**Seitentext:**
━━━

Ich vermute: Die politischen Mandatsträger*innen haben längst – mindestens: unbewusst – erfasst, dass für die allermeisten Bürger*innen die Corona-Komfortzonenfalle schon seit Monaten zugeschnappt ist. Angesichts dieser psychologischen Gesamtlage ist es nur konsequent, dass auch die verabschiedeten Maßnahmen halbherzig ausfallen, denn eine große Verhaltensänderung einzelner ist so oder so nicht (mehr) zu erwarten. Wer bisher seine Kontakte strikt beschränkt hat, wird das auch weiterhin so handhaben. Wer bisher wusste, wo Kellerparties stattfinden, wird seinen Weg auch weiterhin zur richtigen Hinterhoftreppe finden. Wer jetzt keine Maske hat, kauft sich keine mehr. Wer jetzt keinen Abstand hält, wird weiter auf Tuchfühlung bleiben. Wer bisher seine aushäusigen Aktiviäten auf lange, einsame Spaziergänge beschränkt hat, wird auch weiter unruhig in den Alleen hin und her wandern, selbst wenn längst alle Blätter von den städtischen Laubbläsern zusammengepustet worden sind.

Angesichts dieser kollektiven Gemütslage, liegt das, was Politik jetzt tun könnte und müsste, in einem ganz anderen Feld als in dem der filigranen Anpassung bereits geltender Kontaktbeschränkungen. Wenn wir als Bürger*innen in unserer jeweiligen Corona-Komfortzonenfalle festsitzen und wenn ein strikter Lockdown weiterhin außerhalb des Lösungsraums liegt, dann bleibt nur der Weg, den Rest des Systems so zu stärken, dass es gegenüber einem gleichbleibendem Niveau von Infektionen weitestgehend stabil ist. Konkret stellen sich damit vier Fragen:

  • Welche weitere Unterstützung benötigen Krankenhäuser und Kliniken, um nicht nur Corona-Patient*innen, sondern auch alle anderen Patient*innen angemessen behandeln zu können, selbst wenn die Infektionszahlen auf dem aktuellen Niveau verbleiben?

━━━

**Angaben:**
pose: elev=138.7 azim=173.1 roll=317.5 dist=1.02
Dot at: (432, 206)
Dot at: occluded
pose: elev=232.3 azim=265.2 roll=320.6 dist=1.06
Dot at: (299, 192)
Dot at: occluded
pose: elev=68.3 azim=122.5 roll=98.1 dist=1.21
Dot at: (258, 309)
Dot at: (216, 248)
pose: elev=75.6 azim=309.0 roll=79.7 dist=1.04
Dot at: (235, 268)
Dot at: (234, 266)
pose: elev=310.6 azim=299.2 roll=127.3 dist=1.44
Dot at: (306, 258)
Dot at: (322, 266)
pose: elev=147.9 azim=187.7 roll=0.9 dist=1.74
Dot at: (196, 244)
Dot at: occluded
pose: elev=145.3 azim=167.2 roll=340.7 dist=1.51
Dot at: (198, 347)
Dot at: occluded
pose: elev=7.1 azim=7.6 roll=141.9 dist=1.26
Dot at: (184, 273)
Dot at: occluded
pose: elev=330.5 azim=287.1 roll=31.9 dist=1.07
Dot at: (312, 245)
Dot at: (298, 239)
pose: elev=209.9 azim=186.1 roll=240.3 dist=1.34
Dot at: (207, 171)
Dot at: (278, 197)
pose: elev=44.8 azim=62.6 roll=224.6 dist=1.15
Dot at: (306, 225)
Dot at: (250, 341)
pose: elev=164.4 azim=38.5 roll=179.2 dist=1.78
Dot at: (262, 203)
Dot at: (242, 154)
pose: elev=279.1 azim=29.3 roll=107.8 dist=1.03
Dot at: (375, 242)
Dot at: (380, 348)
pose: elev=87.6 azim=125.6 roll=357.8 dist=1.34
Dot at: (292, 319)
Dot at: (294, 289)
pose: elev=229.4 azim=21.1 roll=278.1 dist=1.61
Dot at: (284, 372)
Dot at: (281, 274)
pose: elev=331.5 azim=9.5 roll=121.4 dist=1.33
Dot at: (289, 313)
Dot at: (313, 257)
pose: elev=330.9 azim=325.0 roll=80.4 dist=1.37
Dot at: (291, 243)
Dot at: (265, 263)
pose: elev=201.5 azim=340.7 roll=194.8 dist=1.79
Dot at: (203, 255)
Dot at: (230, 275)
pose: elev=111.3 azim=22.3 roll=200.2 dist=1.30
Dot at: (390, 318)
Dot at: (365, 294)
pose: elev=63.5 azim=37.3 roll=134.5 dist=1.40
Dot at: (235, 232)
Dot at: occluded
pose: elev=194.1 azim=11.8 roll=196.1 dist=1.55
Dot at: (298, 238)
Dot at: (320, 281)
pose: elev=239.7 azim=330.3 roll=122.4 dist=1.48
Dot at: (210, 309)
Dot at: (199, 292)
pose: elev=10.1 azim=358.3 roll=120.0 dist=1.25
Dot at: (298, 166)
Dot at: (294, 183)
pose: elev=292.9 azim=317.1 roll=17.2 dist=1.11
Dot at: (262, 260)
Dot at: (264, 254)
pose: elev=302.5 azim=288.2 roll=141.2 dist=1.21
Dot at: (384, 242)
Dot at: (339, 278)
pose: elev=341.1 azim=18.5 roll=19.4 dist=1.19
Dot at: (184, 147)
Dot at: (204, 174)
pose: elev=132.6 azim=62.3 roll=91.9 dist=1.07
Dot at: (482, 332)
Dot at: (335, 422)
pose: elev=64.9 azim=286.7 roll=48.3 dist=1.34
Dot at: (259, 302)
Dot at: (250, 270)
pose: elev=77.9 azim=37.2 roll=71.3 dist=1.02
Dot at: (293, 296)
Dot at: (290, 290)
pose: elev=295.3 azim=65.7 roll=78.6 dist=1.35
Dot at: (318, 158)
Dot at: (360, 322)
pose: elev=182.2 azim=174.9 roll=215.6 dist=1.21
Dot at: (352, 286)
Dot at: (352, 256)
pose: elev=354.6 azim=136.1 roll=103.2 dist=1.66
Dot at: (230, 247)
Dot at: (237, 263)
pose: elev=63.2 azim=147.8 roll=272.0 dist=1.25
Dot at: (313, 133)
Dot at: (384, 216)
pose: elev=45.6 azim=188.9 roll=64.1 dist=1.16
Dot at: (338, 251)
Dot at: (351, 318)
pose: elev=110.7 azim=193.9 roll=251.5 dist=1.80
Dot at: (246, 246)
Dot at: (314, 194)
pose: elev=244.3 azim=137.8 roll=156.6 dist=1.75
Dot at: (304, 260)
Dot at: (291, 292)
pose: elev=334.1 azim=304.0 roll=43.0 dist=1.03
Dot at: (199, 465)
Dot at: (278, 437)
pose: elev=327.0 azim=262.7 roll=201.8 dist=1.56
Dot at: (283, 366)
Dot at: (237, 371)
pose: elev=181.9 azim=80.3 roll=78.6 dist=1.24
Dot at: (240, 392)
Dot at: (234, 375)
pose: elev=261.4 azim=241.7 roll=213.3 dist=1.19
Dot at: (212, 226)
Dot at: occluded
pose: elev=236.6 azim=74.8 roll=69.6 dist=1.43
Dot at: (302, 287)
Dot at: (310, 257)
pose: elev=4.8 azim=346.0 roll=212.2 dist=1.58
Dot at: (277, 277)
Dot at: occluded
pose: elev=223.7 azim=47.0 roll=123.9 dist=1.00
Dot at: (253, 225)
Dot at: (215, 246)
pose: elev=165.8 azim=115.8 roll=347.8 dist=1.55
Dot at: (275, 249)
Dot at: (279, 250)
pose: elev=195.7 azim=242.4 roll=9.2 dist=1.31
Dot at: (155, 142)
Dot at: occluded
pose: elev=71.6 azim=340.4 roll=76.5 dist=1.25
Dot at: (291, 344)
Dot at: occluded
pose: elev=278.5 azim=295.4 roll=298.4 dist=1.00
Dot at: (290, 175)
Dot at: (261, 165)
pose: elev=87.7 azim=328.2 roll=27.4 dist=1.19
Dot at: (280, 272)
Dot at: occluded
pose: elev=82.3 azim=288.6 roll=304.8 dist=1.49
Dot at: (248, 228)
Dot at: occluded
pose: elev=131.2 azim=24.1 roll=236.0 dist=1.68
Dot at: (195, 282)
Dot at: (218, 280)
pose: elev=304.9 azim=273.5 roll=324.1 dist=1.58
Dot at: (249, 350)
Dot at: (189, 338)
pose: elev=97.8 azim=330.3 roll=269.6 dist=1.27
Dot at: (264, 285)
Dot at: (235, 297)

━━━

**Kurzauftrag 1:**
Schreiben Sie aus dem Seitentext die Stelle von „Angesichts dieser kollektiven“ bis „aktuellen Niveau verbleiben?“ wortgetreu ab.
**Kurzauftrag 2:**
Wie lässt sich der Absatz im Seitentext, der mit „Ich vermute“ beginnt, knapper als Liste wiedergeben, ohne seine wesentlichen Aussagen zu verlieren?

**Endgültige Antwort 1:**
Angesichts dieser kollektiven Gemütslage, liegt das, was Politik jetzt tun könnte und müsste, in einem ganz anderen Feld als in dem der filigranen Anpassung bereits geltender Kontaktbeschränkungen. Wenn wir als Bürger*innen in unserer jeweiligen Corona-Komfortzonenfalle festsitzen und wenn ein strikter Lockdown weiterhin außerhalb des Lösungsraums liegt, dann bleibt nur der Weg, den Rest des Systems so zu stärken, dass es gegenüber einem gleichbleibendem Niveau von Infektionen weitestgehend stabil ist. Konkret stellen sich damit vier Fragen:

  • Welche weitere Unterstützung benötigen Krankenhäuser und Kliniken, um nicht nur Corona-Patient*innen, sondern auch alle anderen Patient*innen angemessen behandeln zu können, selbst wenn die Infektionszahlen auf dem aktuellen Niveau verbleiben?

**Endgültige Antwort 2:**
- Vermutung: Politische Mandatsträger*innen haben, mindestens unbewusst, erfasst, dass die allermeisten Bürger*innen schon seit Monaten in der Corona-Komfortzonenfalle stecken.
- Deshalb fallen die verabschiedeten Maßnahmen folgerichtig halbherzig aus, denn eine große Verhaltensänderung Einzelner ist ohnehin nicht (mehr) zu erwarten.
- Wer seine Kontakte bisher strikt beschränkt hat, bleibt dabei; wer wusste, wo Kellerpartys stattfinden, findet weiterhin hin.
- Wer jetzt keine Maske hat, kauft keine mehr; wer keinen Abstand hält, bleibt auf Tuchfühlung.
- Wer sich bisher auf lange, einsame Spaziergänge beschränkt hat, wandert weiter durch die Alleen, auch wenn das Laub längst zusammengeblasen ist.